I am slowly but surely dragging things into the playroom that I do not want packed, either because I'm going to give it away or I need it for in our luggage, or it needs to go in the express shipment.  And someone else is pitter pattering right behind me and snatching these things OUT of the playroom and stashing them in the most inconvenient places.  Such as toilet bowls and under the fitted sheet on my bed.

Um, not as helpful as you might think Daisy June.
I finally got the weed eater going last night, so I mowed the yard.  My sweet children let me sleep in this morning.  When I came downstairs, my ENTIRE ground floor was covered with the grass clippings from last night.


Went outside to pack the car for swim lessons.  Battery's dead.  Move all the seats to Nick's car and go on about my day.

Nick's AC is on the fritz.

After swim lessons, I need a diet Coke like no one's business, so I head to the PSD McDonald's, where any size fountain drink is a dollar (holla!!!) and guess what?

They're out of diet Coke.


Yes, really.

It's just been a STRANGE day, you know?

But yesterday was awesome.

These sweet ladies took us to the rodeo at Kualoa, and we had a BLAST.

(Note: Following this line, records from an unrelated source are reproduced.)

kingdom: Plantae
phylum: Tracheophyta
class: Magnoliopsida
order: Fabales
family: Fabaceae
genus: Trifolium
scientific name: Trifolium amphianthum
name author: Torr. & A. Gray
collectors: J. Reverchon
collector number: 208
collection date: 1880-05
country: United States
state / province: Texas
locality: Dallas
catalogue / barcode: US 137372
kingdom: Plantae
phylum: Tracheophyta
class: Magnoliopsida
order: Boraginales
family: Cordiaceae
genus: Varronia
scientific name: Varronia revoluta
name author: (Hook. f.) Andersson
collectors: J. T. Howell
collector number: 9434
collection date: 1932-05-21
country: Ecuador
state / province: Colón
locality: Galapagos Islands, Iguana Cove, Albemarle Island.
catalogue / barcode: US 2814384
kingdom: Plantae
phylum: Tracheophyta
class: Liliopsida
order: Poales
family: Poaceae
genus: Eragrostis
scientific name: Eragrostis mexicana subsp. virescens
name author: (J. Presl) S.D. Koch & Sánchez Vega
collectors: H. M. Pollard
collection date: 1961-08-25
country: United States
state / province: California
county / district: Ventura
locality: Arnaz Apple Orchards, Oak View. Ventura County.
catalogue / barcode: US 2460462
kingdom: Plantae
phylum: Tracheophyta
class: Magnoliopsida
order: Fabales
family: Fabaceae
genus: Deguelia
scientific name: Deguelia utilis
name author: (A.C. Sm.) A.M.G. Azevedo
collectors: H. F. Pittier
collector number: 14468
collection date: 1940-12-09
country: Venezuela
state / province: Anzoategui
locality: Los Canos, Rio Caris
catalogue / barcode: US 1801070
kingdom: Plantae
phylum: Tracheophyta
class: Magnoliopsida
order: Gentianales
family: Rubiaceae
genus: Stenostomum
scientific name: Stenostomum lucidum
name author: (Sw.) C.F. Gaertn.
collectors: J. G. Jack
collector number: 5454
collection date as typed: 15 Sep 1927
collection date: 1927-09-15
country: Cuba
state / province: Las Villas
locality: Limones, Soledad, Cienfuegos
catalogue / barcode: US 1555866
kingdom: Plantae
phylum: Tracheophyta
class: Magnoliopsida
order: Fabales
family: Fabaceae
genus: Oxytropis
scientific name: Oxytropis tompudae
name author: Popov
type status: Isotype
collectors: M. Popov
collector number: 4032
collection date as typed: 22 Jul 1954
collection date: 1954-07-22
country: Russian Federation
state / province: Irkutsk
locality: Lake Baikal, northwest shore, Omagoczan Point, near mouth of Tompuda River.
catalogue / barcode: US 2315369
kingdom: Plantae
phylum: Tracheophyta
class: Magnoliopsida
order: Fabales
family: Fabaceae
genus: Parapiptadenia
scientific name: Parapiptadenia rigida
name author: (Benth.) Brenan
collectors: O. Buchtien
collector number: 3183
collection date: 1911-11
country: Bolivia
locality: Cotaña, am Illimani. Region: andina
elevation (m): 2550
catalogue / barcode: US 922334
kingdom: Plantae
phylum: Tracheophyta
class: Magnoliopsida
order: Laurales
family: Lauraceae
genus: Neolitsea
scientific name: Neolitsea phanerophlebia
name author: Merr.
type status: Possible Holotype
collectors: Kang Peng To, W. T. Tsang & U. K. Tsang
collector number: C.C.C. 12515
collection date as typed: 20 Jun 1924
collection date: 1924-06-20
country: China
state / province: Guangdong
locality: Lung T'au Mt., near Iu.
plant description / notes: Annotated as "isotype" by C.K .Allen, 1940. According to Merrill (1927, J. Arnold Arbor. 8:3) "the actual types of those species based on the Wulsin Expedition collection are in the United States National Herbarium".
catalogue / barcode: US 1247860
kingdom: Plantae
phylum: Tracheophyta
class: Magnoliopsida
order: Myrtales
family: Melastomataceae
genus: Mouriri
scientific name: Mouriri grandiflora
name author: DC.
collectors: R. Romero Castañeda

My kids love pony rides.  And I LOVE that they love it, so I'm basically willing to shell out any amount of money for any sort of equestrian experience, no matter how lame.
This one was pretty decent though.  It's no secret that Kualoa is my number one most favorite place on Oahu (followed THISCLOSE by Waimea Valley) so basically, setting my kids on a horse with those mountains in the background? Can't go wrong.

I'm gonna zoom in here and turn of the fancy edits.  Now, I understand that all mothers think their kids are cute blah blah blah.  This is different, Ava is GORGEOUS.  Am I high?  I mean, whatever, she's the most beautiful kid I've ever seen.  Does that make me sound just awful?

I don't care.  Look at her!!
Not gonna lie, I could do without that huge front tooth coming in.  How can I get her to smile with her mouth closed without giving her some sort of complex?

Then there's this dude.

When I got home last night and uploaded this pictures, I literally did a double take.  For a second, I thought I'd accidentally snapped someone else's kid.  I mean, this isn't what Scott looks like!!! Scott is just a baby!!

But alas.  There's more than one, and that's what he was wearing, so logic seems to point to one conclusion.

This is Scott.

Where was Warren while this was going on?

As if you needed to ask.
 He was doing what he does best.  Sleeping.  Oy.

They also had an overpriced bouncey house slide.
Engelbrechts are suckers for anything bounce house ish.

And those horses? Check this out.

They painted their 'toenails!!!'  Then I died.
All right.  I'm off to see what other shenanigans we can get into before we can finally go to bed.